Socializing for Your Guinea Pig
Guinea pigs are very social animals, so you might want to consider keeping two together to prevent loneliness. Just make sure they're the same gender or you could wind up with unwanted litters and a population problem. If you only have room for one pet, try to spend at least 15 minutes interacting with it at several points throughout the day.
Veterinary Care for Your Guinea Pig
Providing the right diet and proper cage conditions will keep health problems to the bare minimum in most cases. These animals don't require any vaccinations, but you will want to consult a veterinarian if you notice:
- Overgrown teeth that don't align neatly together
- Open sores, poor coat or other skin problems may be a sign of scurvy
- Unusual lumps or growths can be a sign of cancer
- Sores on their feet which is a sign of a common condition known as bumblefoot
- Trouble breathing which can indicate a respiratory infection
- Diarrhea is common and can be due to parasites or bacterial infections
- Lack of appetite can be a sign of several conditions such as urinary problems, bladder infection, stress and dental disease
Guinea Pig Sounds
One of the most charming aspects of Guinea pig ownership is the delightful noises that they make. While they're definitely not a loud pet, Guinea pigs still have lots to say. Common noises including a high-pitched whistling or trilling noise that they may make when they're aroused, such as if they're happy to see you approach the cage (especially if it's dinner time!). They can also make a hissing sound that indicates they are upset and this is usually done with a display of teeth and stiff body language.
Guinea Pig Purring
Guinea pigs can purr just like a cat, but the type of purr can indicate different mental states. If the sound is low, and the pig seems relaxed, this is a sign they are happy. If the purring has a high pitched tone to it accompanied by more agitated body language, this is a sign your pig is stressed or irritable. If the purrs happen in short bursts, this can indicate that your pig is worried and afraid.
Cost of Owning a Guinea Pig
Depending on your choices and any sales you find, expect to make an initial investment of about $180 to purchase your pet and its cage setup. After that, you'll spend about $45 a month on bedding, pellets and hay, plus the cost of fresh fruits and veggies. Veterinary care is rarely needed, but you should seek out a vet that treats rodents and find out the cost of the average office visit.
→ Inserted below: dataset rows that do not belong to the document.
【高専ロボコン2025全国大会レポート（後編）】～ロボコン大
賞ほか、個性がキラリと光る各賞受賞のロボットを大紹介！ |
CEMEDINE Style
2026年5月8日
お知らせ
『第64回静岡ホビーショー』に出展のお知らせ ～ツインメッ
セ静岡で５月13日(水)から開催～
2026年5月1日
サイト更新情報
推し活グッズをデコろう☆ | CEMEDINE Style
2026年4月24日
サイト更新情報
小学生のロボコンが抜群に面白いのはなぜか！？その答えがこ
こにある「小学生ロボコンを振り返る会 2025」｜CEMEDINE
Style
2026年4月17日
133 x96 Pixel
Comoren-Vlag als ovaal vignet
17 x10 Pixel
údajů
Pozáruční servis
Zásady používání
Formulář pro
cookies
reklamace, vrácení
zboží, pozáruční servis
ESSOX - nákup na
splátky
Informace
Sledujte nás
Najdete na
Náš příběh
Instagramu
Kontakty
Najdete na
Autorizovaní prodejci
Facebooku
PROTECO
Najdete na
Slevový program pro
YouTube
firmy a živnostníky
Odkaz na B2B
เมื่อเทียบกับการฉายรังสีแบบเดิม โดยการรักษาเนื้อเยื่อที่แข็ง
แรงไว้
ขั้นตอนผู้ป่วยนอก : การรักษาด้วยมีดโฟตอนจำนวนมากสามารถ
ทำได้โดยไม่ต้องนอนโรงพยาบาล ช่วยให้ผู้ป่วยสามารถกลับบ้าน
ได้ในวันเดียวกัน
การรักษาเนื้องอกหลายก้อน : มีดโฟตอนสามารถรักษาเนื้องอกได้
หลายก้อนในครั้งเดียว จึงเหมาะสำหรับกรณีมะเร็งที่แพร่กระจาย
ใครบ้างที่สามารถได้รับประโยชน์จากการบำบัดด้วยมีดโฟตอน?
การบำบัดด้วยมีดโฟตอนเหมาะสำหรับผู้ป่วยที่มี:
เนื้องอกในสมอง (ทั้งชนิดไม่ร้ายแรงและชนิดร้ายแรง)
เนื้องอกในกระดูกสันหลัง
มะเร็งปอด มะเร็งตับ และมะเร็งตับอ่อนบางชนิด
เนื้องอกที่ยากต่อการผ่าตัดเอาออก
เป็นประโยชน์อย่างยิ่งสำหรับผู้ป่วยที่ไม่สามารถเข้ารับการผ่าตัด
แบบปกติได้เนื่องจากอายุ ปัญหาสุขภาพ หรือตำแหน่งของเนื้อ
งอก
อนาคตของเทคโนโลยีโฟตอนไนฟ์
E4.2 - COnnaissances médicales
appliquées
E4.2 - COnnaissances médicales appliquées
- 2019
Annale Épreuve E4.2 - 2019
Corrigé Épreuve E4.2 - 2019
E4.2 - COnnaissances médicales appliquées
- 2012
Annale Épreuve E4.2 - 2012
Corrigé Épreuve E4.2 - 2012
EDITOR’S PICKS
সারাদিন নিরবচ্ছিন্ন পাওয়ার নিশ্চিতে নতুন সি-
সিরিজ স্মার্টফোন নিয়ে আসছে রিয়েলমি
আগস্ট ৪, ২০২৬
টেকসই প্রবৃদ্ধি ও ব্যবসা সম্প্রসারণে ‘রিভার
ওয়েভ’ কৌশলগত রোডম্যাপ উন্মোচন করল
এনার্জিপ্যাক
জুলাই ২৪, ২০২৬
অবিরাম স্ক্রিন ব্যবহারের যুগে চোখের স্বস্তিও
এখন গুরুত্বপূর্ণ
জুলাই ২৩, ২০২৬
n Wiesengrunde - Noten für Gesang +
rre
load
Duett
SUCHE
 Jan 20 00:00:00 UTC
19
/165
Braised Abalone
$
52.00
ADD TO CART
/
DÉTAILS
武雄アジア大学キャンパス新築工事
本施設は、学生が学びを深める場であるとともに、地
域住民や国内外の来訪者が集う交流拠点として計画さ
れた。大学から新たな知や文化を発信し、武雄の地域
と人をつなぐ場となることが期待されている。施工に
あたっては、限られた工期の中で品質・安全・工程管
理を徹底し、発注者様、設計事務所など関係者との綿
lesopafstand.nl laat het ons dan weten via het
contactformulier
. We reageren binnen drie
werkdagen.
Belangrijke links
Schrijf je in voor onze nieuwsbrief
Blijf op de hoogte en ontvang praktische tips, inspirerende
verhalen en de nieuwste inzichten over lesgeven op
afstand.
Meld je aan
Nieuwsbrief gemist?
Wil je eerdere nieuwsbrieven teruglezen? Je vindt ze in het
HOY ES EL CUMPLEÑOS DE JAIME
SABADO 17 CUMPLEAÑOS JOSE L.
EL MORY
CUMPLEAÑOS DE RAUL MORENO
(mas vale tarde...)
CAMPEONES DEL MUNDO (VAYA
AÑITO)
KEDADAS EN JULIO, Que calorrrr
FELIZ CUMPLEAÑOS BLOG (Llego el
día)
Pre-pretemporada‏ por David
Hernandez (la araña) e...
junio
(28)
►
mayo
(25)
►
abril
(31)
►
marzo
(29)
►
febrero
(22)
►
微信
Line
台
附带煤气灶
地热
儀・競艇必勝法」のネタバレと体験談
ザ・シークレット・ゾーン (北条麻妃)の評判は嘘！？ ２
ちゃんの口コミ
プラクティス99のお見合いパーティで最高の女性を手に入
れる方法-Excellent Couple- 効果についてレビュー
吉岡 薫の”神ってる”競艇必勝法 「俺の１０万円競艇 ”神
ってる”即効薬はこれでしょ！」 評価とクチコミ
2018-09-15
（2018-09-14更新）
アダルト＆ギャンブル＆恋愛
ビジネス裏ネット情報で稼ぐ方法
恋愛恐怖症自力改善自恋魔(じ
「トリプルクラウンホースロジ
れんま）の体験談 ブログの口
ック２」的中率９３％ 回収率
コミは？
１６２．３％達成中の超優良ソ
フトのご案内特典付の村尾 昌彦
If you feel you have room in your budget to handle these costs plus the time it takes to keep your pet's cage clean, you can provide all the basics your guinea pig will need to have a healthy life.
Guinea Pig Care for Beginners
Guinea pigs do have specific requirements for care but overall they are not a hard pet to care for which makes them an excellent choice for children and beginners. They also are a wonderful pet if you live in a small space but still want an engaging and cuddly companion.